- [Dataset excerpts]:

══════

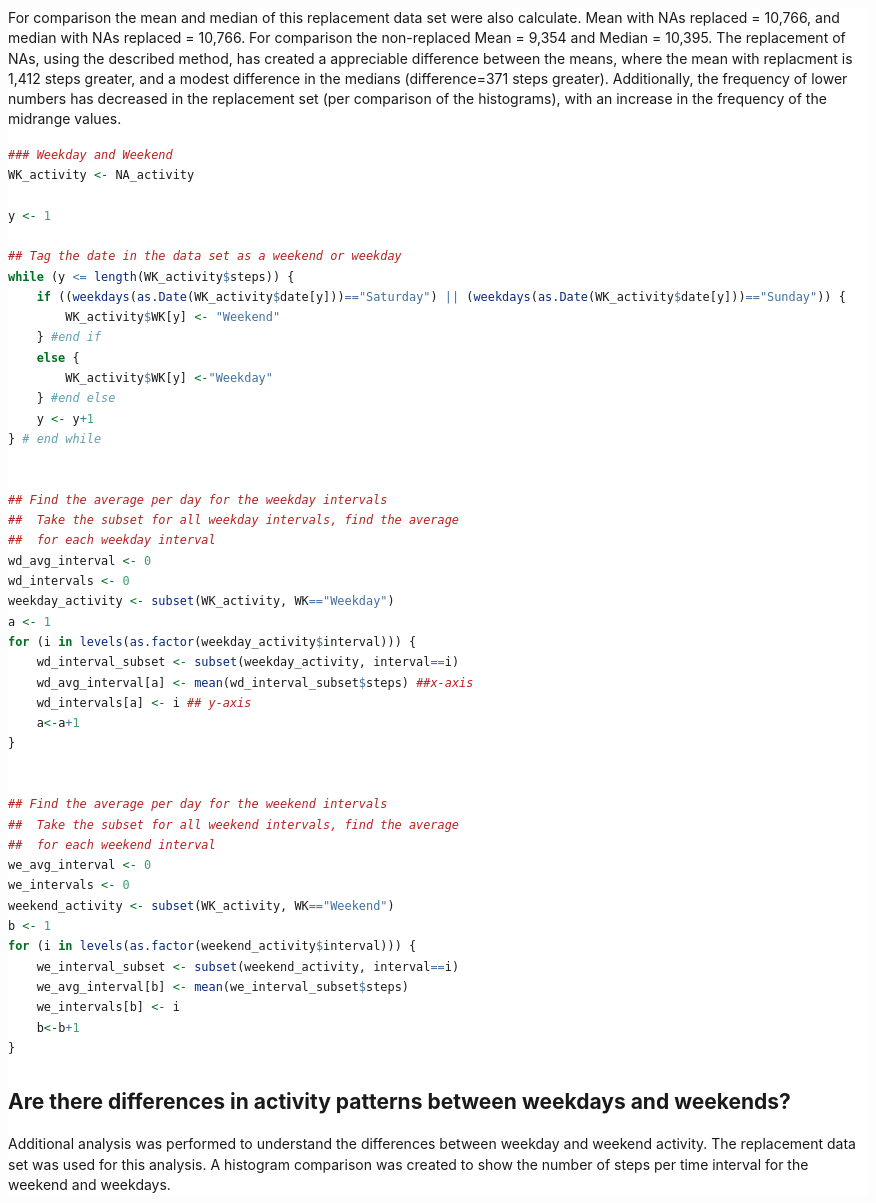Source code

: For comparison the mean and median of this replacement data set were also calculate.
Mean with NAs replaced = 10,766, and median with NAs replaced = 10,766.  For comparison the non-replaced Mean = 9,354 and Median = 10,395.  The replacement of NAs, using the described method, has created a appreciable difference between the means, where the mean with replacment is 1,412 steps greater, and a modest difference in the medians (difference=371 steps greater).  Additionally, the frequency of lower numbers has decreased in the replacement set (per comparison of the histograms), with an increase in the frequency of the midrange values.


```r
### Weekday and Weekend
WK_activity <- NA_activity

y <- 1

## Tag the date in the data set as a weekend or weekday
while (y <= length(WK_activity$steps)) {
    if ((weekdays(as.Date(WK_activity$date[y]))=="Saturday") || (weekdays(as.Date(WK_activity$date[y]))=="Sunday")) {
        WK_activity$WK[y] <- "Weekend"
    } #end if
    else {
        WK_activity$WK[y] <-"Weekday"
    } #end else
    y <- y+1
} # end while


## Find the average per day for the weekday intervals
##  Take the subset for all weekday intervals, find the average
##  for each weekday interval
wd_avg_interval <- 0
wd_intervals <- 0
weekday_activity <- subset(WK_activity, WK=="Weekday")
a <- 1
for (i in levels(as.factor(weekday_activity$interval))) {
    wd_interval_subset <- subset(weekday_activity, interval==i)
    wd_avg_interval[a] <- mean(wd_interval_subset$steps) ##x-axis
    wd_intervals[a] <- i ## y-axis
    a<-a+1
} 


## Find the average per day for the weekend intervals
##  Take the subset for all weekend intervals, find the average
##  for each weekend interval
we_avg_interval <- 0
we_intervals <- 0
weekend_activity <- subset(WK_activity, WK=="Weekend")
b <- 1
for (i in levels(as.factor(weekend_activity$interval))) {
    we_interval_subset <- subset(weekend_activity, interval==i)
    we_avg_interval[b] <- mean(we_interval_subset$steps)
    we_intervals[b] <- i
    b<-b+1
} 
```
## Are there differences in activity patterns between weekdays and weekends?
Additional analysis was performed to understand the differences between weekday and weekend activity.  The replacement data set was used for this analysis.  A histogram comparison was created to show the number of steps per time interval for the weekend and weekdays.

══════

- [ABOUT THIS TASK]:
Give back the full data exactly as it reads, but drop the pictures.

- [RESPONSE TO THIS TASK]:
Source code

: For comparison the mean and median of this replacement data set were also calculate.
Mean with NAs replaced = 10,766, and median with NAs replaced = 10,766.  For comparison the non-replaced Mean = 9,354 and Median = 10,395.  The replacement of NAs, using the described method, has created a appreciable difference between the means, where the mean with replacment is 1,412 steps greater, and a modest difference in the medians (difference=371 steps greater).  Additionally, the frequency of lower numbers has decreased in the replacement set (per comparison of the histograms), with an increase in the frequency of the midrange values.


```r
### Weekday and Weekend
WK_activity <- NA_activity

y <- 1

## Tag the date in the data set as a weekend or weekday
while (y <= length(WK_activity$steps)) {
    if ((weekdays(as.Date(WK_activity$date[y]))=="Saturday") || (weekdays(as.Date(WK_activity$date[y]))=="Sunday")) {
        WK_activity$WK[y] <- "Weekend"
    } #end if
    else {
        WK_activity$WK[y] <-"Weekday"
    } #end else
    y <- y+1
} # end while


## Find the average per day for the weekday intervals
##  Take the subset for all weekday intervals, find the average
##  for each weekday interval
wd_avg_interval <- 0
wd_intervals <- 0
weekday_activity <- subset(WK_activity, WK=="Weekday")
a <- 1
for (i in levels(as.factor(weekday_activity$interval))) {
    wd_interval_subset <- subset(weekday_activity, interval==i)
    wd_avg_interval[a] <- mean(wd_interval_subset$steps) ##x-axis
    wd_intervals[a] <- i ## y-axis
    a<-a+1
} 


## Find the average per day for the weekend intervals
##  Take the subset for all weekend intervals, find the average
##  for each weekend interval
we_avg_interval <- 0
we_intervals <- 0
weekend_activity <- subset(WK_activity, WK=="Weekend")
b <- 1
for (i in levels(as.factor(weekend_activity$interval))) {
    we_interval_subset <- subset(weekend_activity, interval==i)
    we_avg_interval[b] <- mean(we_interval_subset$steps)
    we_intervals[b] <- i
    b<-b+1
} 
```
## Are there differences in activity patterns between weekdays and weekends?
Additional analysis was performed to understand the differences between weekday and weekend activity.  The replacement data set was used for this analysis.  A histogram comparison was created to show the number of steps per time interval for the weekend and weekdays.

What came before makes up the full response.